=== What to work on ===
Convert the lines starting with the one that contains "Warmwell & Poxwell: A" and going on through the one that contains "Alderholt: A Country" into a JSON list of strings, with one string per line and blank lines left out.

>>>>

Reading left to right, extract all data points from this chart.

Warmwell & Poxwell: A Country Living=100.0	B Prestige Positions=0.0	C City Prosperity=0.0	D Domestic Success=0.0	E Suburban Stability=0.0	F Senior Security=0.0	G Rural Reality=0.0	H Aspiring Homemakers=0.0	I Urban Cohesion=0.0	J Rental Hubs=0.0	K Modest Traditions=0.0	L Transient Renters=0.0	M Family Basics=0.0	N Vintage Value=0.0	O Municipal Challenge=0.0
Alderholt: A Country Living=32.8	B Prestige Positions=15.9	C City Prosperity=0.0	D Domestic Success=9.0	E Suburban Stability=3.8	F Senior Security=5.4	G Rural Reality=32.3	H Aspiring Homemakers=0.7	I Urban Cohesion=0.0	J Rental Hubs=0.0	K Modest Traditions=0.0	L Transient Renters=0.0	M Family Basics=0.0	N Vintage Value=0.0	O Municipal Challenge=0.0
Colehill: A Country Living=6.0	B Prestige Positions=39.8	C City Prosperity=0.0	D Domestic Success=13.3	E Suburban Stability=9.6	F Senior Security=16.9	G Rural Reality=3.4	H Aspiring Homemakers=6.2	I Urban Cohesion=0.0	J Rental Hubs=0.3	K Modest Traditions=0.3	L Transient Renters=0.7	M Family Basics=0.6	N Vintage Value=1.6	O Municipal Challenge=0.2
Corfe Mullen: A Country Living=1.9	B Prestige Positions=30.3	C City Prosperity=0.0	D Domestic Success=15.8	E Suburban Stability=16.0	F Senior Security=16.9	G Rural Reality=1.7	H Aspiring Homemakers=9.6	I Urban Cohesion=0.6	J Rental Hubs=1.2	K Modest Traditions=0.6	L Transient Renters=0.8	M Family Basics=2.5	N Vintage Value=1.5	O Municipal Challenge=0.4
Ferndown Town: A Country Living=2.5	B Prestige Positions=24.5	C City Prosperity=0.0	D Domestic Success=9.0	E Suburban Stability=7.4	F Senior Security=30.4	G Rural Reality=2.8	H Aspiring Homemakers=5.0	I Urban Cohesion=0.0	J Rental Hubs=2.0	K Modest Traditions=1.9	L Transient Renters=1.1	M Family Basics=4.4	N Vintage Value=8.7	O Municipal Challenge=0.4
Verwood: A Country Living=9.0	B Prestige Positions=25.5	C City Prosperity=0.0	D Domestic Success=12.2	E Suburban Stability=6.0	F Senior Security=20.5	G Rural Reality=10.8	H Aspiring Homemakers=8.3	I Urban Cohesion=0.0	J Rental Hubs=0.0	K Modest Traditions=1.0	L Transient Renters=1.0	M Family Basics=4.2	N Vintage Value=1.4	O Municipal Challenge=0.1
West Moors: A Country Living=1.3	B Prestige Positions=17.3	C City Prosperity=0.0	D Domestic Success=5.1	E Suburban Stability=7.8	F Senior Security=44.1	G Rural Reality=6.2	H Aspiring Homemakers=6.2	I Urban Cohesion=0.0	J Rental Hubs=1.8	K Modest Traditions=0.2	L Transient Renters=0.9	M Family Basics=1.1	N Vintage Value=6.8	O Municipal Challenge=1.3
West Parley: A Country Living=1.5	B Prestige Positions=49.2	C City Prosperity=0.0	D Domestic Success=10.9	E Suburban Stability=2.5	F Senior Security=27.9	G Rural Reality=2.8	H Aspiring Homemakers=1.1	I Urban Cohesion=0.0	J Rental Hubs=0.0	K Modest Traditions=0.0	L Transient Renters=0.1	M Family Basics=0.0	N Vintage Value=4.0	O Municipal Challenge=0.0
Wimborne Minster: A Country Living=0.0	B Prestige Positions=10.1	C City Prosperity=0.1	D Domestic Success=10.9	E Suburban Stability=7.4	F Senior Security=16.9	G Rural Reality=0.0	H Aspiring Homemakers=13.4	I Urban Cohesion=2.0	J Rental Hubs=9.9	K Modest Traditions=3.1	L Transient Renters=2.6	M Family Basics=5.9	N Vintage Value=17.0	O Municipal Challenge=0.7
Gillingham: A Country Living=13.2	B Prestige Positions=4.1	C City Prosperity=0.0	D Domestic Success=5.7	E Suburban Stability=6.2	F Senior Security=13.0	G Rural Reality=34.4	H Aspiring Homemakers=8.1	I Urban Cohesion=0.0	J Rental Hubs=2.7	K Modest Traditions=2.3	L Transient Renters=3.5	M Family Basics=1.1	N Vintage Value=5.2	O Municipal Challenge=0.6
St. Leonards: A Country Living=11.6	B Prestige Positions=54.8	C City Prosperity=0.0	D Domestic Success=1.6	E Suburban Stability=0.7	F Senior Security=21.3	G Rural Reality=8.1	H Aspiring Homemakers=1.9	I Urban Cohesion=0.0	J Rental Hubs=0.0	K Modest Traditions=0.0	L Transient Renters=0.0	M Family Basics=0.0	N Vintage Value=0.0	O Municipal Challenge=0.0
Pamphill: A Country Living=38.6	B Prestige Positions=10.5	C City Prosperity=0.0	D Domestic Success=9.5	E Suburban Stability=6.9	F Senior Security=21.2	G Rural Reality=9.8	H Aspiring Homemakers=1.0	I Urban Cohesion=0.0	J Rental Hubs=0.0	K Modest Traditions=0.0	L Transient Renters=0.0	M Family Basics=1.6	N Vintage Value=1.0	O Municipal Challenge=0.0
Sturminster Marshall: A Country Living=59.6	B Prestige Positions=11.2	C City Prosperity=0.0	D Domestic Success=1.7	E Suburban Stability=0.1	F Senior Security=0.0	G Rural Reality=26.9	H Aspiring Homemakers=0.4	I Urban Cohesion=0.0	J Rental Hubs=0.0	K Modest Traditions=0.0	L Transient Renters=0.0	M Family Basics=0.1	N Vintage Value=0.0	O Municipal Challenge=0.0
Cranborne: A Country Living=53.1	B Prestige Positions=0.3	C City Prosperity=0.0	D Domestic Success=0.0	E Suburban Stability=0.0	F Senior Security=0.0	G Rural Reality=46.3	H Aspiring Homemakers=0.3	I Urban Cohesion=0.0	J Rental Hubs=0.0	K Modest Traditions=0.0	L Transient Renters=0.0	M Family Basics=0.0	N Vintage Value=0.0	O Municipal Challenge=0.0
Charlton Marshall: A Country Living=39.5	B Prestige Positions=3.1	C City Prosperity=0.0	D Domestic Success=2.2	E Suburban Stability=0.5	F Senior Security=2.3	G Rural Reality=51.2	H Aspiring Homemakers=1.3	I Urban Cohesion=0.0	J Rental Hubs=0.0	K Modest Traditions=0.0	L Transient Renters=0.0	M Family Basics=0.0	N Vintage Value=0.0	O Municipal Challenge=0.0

<<<<

=== Answer ===
[
  "Warmwell & Poxwell: A Country Living=100.0\tB Prestige Positions=0.0\tC City Prosperity=0.0\tD Domestic Success=0.0\tE Suburban Stability=0.0\tF Senior Security=0.0\tG Rural Reality=0.0\tH Aspiring Homemakers=0.0\tI Urban Cohesion=0.0\tJ Rental Hubs=0.0\tK Modest Traditions=0.0\tL Transient Renters=0.0\tM Family Basics=0.0\tN Vintage Value=0.0\tO Municipal Challenge=0.0",
  "Alderholt: A Country Living=32.8\tB Prestige Positions=15.9\tC City Prosperity=0.0\tD Domestic Success=9.0\tE Suburban Stability=3.8\tF Senior Security=5.4\tG Rural Reality=32.3\tH Aspiring Homemakers=0.7\tI Urban Cohesion=0.0\tJ Rental Hubs=0.0\tK Modest Traditions=0.0\tL Transient Renters=0.0\tM Family Basics=0.0\tN Vintage Value=0.0\tO Municipal Challenge=0.0"
]